Identification and characterization of two novel centriolar appendage component proteins

The mother centriole forms the basis of the primary cilium. As the cilium assembles, the mother centriole matures and differentiates into the basal body, and a number of fibrous structures are formed that add to the complexity, including the distal and subdistal appendages. A number of the proteins corresponding to these structures are identified already, but given the complexity of the basal body, the macromolecular composition of some of these appendages remain unknown. To date, the proteins ninein and Cep170 are believed to be a part of the subdistal appendages, and Cep164, outer dense fiber 2, ODF2/cenexin, Cep290, Ofd1 compose the distal appendages. Most of these appendage structures have been reported to play a role for cilia assembly. We previously characterized the centrosome proteome of human lymphoblastic KE-37 cells using quantitative mass spectrometry, which identified 40 novel candidate proteins (Jakobsen et al., 2011). Using immunoflourescence- and immunogold electron microscopy on different human culture cells we identified proteins localizing asymmetrically to the centrioles, and two of these appeared to be new appendage proteins, one distal- (Cep37) and one subdistal (Cep128). Interestingly, in addition Cep37 also localize to the ciliary tip and more faintly along the axoneme. Preliminary results indicate that depletion of Cep37 reduces length of cilia in RPE cells. Cep128 does not affect RPE or hFF cells ability to form primary cilia, but they do show a higher number of pericentriolar dense bodies or satellites as well as a higher number of non exocytotic vesicles in line with the cilium.

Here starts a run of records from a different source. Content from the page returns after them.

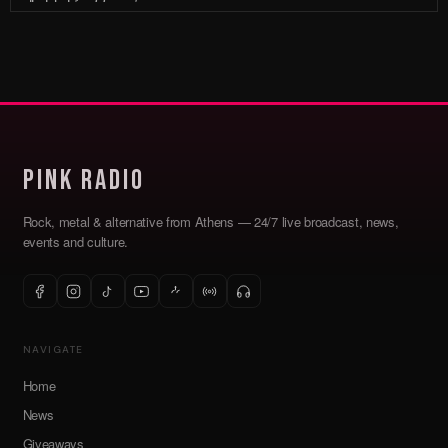
Pink Radio
Rock, metal & alternative from Athens — 24/7 live broadcast, news,
events and culture.
NAVIGATE
Home
News
Giveaways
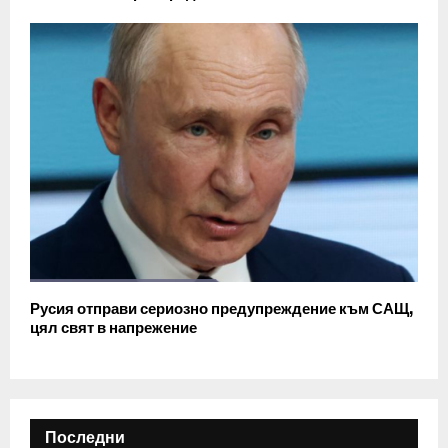
Русия отправи сериозно предупреждение към САЩ,
цял свят в напрежение
Последни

Identification and functional analysis of novel centrosomal proteins to study their implication in human disease

The physiological importance of cilia is underscored by the ever-growing list of ‘ciliopathies’ associated with ciliary dysfunction. The many overlapping phenotypes of these syndromes might reflect the complexity of the ciliary proteome and the numerous functions of cilia. Likewise, dysfunction of a number of centrosomal proteins has been linked to human diseases. As centrosomes and cilia are closely linked, centrosomal abnormalities can also cause disease by affecting cilia formation, for example by affecting the docking of the basal body to the cell membrane, transport processes relying on microtubule interactions with the centrosome, targeting of membrane vesicles or the intraflagellar transport required for cilia assembly. It might thus be that a number of diseases could be more correctly referred to as ‘centrosomeopathies’. Despite the identification of many centrosomal and ciliary proteins, it is still not known how many of these components interact and function. We have recently characterized the human centrosome proteome in depth using a quantitative mass spectrometry-based method in combination with an antibody-based screen, identifying several novel and candidate centrosomal proteins. The thereby obtained human centrosome proteome provides an excellent basis for further experiments to elucidate the multiple functions of the centrosome, including its role in human disease such as ciliopathies and cancer development. We are currently undertaking more functional experiments based on the improved centrosome proteome to investigate a possible role of these proteins in processes such as centriole duplication and ciliogenesis, both of which are processes with links to human disease.